On Moral Monday, teaching with numbers

July 30, 2013 

Some walked behind a banner that said “Raging Grannies.” Others carried signs proudly proclaiming themselves to be teachers, and still others, of all ages, both sexes, many backgrounds, a broad range of positions in life, marched in red t-shirts to be seen and heard as supporters of public education. It was an inspiring sight to see these thousands marching in downtown Raleigh at the close of the business day Monday to make it clear that the attack on teachers undertaken by Republican legislative leaders is deeply opposed by many North Carolinians.

Meanwhile, the GOP lawmakers who in this session cut teachers’ assistants, sliced public education in general, took away the extra pay teachers receive for advanced degrees and generally used public education as a punching bag, were home. Doubtless, if they paid any attention at all, they were telling themselves and others what they’ve said all along in defense of their miserable turn at leadership: We were elected to do this. Who cares what the protesters think?

But it attacking public school teachers, they have made a serious political, and moral, error. For almost every North Carolinian has a teacher’s tale. About the teacher who taught him or her to read, or did that for a child. About the teacher who stayed late and arrived early to give kids in need the extra attention they craved. About the teacher who spent 10 or 15 percent of an already low salary to brighten a classroom. About the teacher who showed the shy kid in the back of the class the light of learning and changed his life.

Narrow appeal

Yes, in their naysaying and their criticisms of public education, some Republican lawmakers may have appealed to the worst instincts of their constituents, angry constituents looking to vent their anger at government, or at President Obama, somewhere.

But that appeal is narrow compared to the admiration and appreciation most people, the vast majority of them, have for teachers. They recognize that teachers are overworked and underpaid (with North Carolina making a fast track to the bottom in the nation in school expenditures) and that most of them are in the profession out of a sincere desire to help young people.

For the GOP leadership on Jones Street, however, they’re just a convenient target. Knowing that teachers disagreed with the cuts to public education, and with many saying so, those leaders, House Speaker Thom Tillis and Sen. Phil Berger, president pro-tem of his chamber, decided to make them pay.

So there go some teaching assistants, there goes tenure (and a modest tenure it was), there goes the extra dollars for those who work to get master’s degrees.

Message ignored?

Monday, thousands of people, teachers and students and church groups and Moral Monday regulars, marked in downtown to let it be known that Tillis and Berger are wrong, and one sign, “We’ll Remember in November (2014),” made it clear that voters will eventually show Republicans that their view is far from unanimous.
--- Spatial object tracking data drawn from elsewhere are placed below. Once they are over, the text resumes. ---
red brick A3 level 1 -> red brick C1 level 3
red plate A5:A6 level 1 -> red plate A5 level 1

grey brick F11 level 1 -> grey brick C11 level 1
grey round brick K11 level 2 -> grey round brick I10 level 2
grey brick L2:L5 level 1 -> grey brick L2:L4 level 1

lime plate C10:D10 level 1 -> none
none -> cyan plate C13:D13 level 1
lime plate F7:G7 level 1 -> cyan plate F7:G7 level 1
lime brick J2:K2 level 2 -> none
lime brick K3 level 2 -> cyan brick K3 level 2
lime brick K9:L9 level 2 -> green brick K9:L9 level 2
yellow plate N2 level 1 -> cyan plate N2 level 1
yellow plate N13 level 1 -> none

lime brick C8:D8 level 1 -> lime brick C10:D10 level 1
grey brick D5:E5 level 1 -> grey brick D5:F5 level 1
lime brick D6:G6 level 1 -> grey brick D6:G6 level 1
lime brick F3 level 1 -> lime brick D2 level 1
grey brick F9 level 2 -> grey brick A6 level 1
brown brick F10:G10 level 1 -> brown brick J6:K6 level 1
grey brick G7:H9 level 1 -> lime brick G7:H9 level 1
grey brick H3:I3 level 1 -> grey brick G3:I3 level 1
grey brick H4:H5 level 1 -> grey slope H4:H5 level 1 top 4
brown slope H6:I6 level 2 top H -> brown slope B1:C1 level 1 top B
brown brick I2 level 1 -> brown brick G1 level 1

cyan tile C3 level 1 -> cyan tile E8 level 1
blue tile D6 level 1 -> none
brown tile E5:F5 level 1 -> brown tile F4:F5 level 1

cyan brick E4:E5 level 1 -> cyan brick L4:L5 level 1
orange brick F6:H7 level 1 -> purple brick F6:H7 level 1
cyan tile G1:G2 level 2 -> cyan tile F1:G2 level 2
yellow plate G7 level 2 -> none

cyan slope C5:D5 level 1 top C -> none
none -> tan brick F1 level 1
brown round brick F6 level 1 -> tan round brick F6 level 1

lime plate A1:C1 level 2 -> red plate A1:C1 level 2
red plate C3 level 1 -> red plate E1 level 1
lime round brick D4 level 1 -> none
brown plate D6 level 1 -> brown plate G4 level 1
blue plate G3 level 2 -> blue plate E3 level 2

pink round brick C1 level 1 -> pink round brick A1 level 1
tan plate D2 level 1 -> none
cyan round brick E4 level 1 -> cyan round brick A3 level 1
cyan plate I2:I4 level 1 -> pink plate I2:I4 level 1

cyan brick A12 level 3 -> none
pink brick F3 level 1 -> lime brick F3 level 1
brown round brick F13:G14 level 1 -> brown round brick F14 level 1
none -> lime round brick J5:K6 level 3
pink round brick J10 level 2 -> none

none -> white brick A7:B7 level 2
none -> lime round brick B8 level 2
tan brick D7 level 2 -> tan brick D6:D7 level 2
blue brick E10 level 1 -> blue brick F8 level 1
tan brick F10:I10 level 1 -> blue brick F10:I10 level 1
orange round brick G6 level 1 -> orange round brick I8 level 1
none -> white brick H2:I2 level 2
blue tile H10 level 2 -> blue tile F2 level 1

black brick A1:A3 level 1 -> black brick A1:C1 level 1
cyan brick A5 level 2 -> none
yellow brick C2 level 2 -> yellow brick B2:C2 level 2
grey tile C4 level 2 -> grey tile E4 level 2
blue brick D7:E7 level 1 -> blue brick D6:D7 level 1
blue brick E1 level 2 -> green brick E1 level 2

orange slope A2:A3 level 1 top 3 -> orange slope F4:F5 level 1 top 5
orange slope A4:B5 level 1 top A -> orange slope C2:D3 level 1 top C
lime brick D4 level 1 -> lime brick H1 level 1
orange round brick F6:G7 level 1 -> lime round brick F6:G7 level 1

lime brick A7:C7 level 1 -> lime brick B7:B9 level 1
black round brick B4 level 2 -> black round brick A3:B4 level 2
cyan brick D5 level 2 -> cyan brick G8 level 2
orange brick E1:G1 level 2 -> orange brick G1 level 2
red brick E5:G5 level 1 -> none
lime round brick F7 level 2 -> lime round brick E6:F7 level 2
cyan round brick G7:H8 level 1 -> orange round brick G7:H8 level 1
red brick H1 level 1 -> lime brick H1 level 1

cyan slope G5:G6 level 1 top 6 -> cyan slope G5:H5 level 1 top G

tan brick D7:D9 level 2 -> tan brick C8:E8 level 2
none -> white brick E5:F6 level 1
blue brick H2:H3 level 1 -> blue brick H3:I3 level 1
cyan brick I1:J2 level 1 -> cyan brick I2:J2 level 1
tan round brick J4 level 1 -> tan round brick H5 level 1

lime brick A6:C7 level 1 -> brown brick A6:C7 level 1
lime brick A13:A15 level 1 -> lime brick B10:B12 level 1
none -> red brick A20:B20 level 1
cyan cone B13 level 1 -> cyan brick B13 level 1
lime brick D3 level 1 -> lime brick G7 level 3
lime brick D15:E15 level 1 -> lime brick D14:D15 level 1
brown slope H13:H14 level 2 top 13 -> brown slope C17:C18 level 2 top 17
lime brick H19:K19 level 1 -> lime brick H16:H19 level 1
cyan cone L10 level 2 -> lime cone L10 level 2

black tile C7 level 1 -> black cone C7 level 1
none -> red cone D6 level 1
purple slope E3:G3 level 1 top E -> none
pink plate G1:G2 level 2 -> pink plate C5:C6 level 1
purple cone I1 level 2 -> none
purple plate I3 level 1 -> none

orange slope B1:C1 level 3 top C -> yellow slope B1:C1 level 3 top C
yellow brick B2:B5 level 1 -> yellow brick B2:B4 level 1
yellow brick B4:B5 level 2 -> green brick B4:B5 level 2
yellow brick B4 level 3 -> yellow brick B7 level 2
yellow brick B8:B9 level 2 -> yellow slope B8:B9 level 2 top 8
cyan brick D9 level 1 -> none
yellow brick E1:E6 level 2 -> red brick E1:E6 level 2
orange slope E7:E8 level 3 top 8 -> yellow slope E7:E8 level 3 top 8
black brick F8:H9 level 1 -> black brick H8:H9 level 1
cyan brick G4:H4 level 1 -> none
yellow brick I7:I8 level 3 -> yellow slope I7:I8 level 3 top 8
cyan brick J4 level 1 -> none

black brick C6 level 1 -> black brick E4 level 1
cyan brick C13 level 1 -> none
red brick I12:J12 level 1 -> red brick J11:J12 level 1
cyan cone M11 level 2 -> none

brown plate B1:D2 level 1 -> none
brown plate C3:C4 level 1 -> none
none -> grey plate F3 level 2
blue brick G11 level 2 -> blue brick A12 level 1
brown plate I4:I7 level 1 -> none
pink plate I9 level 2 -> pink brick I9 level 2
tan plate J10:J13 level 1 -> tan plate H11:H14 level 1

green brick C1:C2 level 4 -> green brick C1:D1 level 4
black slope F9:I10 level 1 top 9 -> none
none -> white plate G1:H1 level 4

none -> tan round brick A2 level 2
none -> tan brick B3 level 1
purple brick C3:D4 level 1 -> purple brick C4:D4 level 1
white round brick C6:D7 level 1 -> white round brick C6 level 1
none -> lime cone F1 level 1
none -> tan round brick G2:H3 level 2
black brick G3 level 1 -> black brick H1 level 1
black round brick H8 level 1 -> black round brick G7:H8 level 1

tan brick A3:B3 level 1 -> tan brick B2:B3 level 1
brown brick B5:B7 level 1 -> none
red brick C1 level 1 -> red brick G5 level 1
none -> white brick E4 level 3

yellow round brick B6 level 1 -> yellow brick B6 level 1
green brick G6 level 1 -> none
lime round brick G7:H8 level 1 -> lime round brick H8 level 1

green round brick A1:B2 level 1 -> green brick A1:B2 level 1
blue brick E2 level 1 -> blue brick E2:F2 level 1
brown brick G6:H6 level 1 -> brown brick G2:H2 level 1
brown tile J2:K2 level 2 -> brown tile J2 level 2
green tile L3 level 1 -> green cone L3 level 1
The crowd size was modestly estimated at least 2,500 by Capitol police (doubtless a little worried about offending the Republican leaders) and at 10,000 by others. From the looks of the crowd, the higher number seems more accurate.

They had come by bus, many of them, from all over North Carolina. And if their message was ignored by lawmakers, it was also ignored by Gov. Pat McCrory. His campaign rhetoric about education became a mockery as he passively watched legislators attack public schools. For his lack of leadership is as responsible for the downturn in the state’s support for education and the ensuing national embarrassment that has resulted as the wrongheaded ideas coming from Jones Street.

Rage on, grannies. Goodness knows there’s ample reason for it.